More cultured but on the verge of becoming hangry, we headed into town in search of a meal. Walking down Front Street—Belleville’s main drag—we noticed a café bustling with activity. L’auberge de France is a French-style restaurant and café serving “the best croissants in the county”, according to locals. Baked fresh on Saturdays, by the time we got there they were unsurprisingly sold out, but we’ll know for next time! Instead, we opted for tasty fresh cut fries with homemade mayo and a delicious corn chowder with brioche French toast.

In the evening, we went to Boathouse Seafood Restaurant on South Front Street, which serves up some of the best seafood in all of Ontario. With live music in the background and a couple lagers from Ontario’s sustainable Beau’s Brewery, we tucked into pan-seared scallops wrapped in bacon on a bed of apricot horseradish sauce, followed by battered haddock soft tacos with purple cabbage mango ‘slaw and large crispy fried coconut shrimp. A nightcap at The Lark cocktail bar—where I went with the Equinox whiskey sour—was the perfect end to our day.

Haberdasheries and outfitting

A local institution in the realm of menswear, Tom Lafferty is the proprietor of the eponymous Lafferty’s Crossings, where you’ll find everything from made-to-measure suits to snappy jackets perfect for the crisp fall air. Their vast selection is just as impressive as their tailoring skills, which aren’t so easy to come by nowadays. And after several decades in business, you can trust them to make you look slick from head to toe.

Suit up at Lafferty’s Crossings.

Ok, so you have your new outfit and you’re feeling pretty snazzy, the logical next step is to cross the street (literally) and drop into Park Provisioners Barbershop & Haberdashery, a one-stop-shop for anything a guy may need, including Redwing Boots—not easy to come by—and winter jackets from outfitters such as Fjällräven and Filson. After your fade haircut and shave, pick up one of their pocket colognes or some grooming products. Owner Kyle Thomson is looking at getting a liquor license to be able to offer Scotches and whiskeys of all kinds, so look out for that. Caution: You may walk out of there feeling like John Dillinger.

The Brake Room

Take a break at The Brake Room, a full-service bike shop and café. Photo by: The Brake Room

If you find yourself jonesing for some quality java, I couldn’t recommend the The Brake Room on Dundas East enough. Not only can you get your coffee fix, but you can fix your bike. Connected to their café is a full-service bike repair shop. By the time we arrived a mere two minutes after they opened, we were at the back of a long line of patrons; always a good sign, and the latté was awesome.

Brunch in Belleville

What weekend trip would be complete without Sunday brunch? For that, Bourbon and Bean Handshake Society was a solid choice. Opened by a brother and sister duo just over a year ago, Bourbon and Bean has everything from tapas to whiskey tastings to live music on Fridays.

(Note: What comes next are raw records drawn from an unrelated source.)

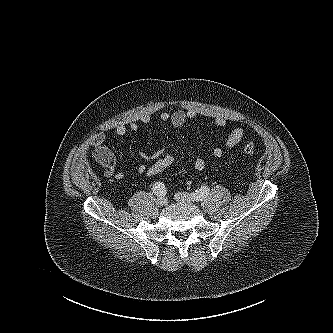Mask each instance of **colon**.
<instances>
[{
  "mask_svg": "<svg viewBox=\"0 0 333 333\" xmlns=\"http://www.w3.org/2000/svg\"><path fill=\"white\" fill-rule=\"evenodd\" d=\"M243 151L247 155H253L255 147L252 143H247L243 146ZM174 162L175 157L171 153H164L147 166L145 174L150 177H157L168 170Z\"/></svg>",
  "mask_w": 333,
  "mask_h": 333,
  "instance_id": "5ec220e1",
  "label": "colon"
}]
</instances>
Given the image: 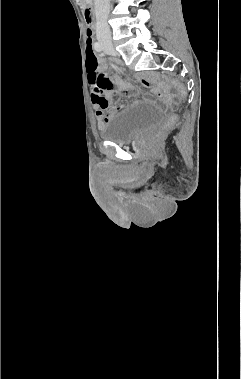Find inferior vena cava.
Listing matches in <instances>:
<instances>
[{"mask_svg":"<svg viewBox=\"0 0 241 379\" xmlns=\"http://www.w3.org/2000/svg\"><path fill=\"white\" fill-rule=\"evenodd\" d=\"M110 0H95L96 34L97 37L111 40V32L107 23Z\"/></svg>","mask_w":241,"mask_h":379,"instance_id":"obj_1","label":"inferior vena cava"}]
</instances>
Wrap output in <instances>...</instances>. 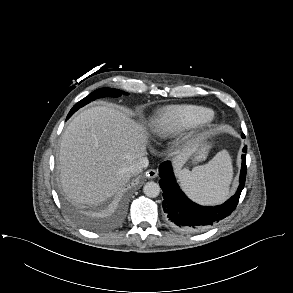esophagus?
<instances>
[{
	"label": "esophagus",
	"mask_w": 293,
	"mask_h": 293,
	"mask_svg": "<svg viewBox=\"0 0 293 293\" xmlns=\"http://www.w3.org/2000/svg\"><path fill=\"white\" fill-rule=\"evenodd\" d=\"M146 177L149 179L156 178L158 176V172L155 169H150L145 173Z\"/></svg>",
	"instance_id": "34e87169"
}]
</instances>
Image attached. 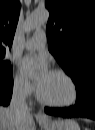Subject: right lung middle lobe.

A hearty brunch was the perfect closure to our getaway.

I opted for the Lady Benedict—a delicious toasty English muffin, smoked salmon and soft poached egg all drenched in a velvety dill Hollandaise. I coupled it with a ‘Morphing Mimosa’, because, why not!

Between the food, the people and the unique shops—not to mention all the places we didn’t have time to get to like the Corby Rose Garden and Meyers Pier—a return to Belleville is most definitely on the horizon.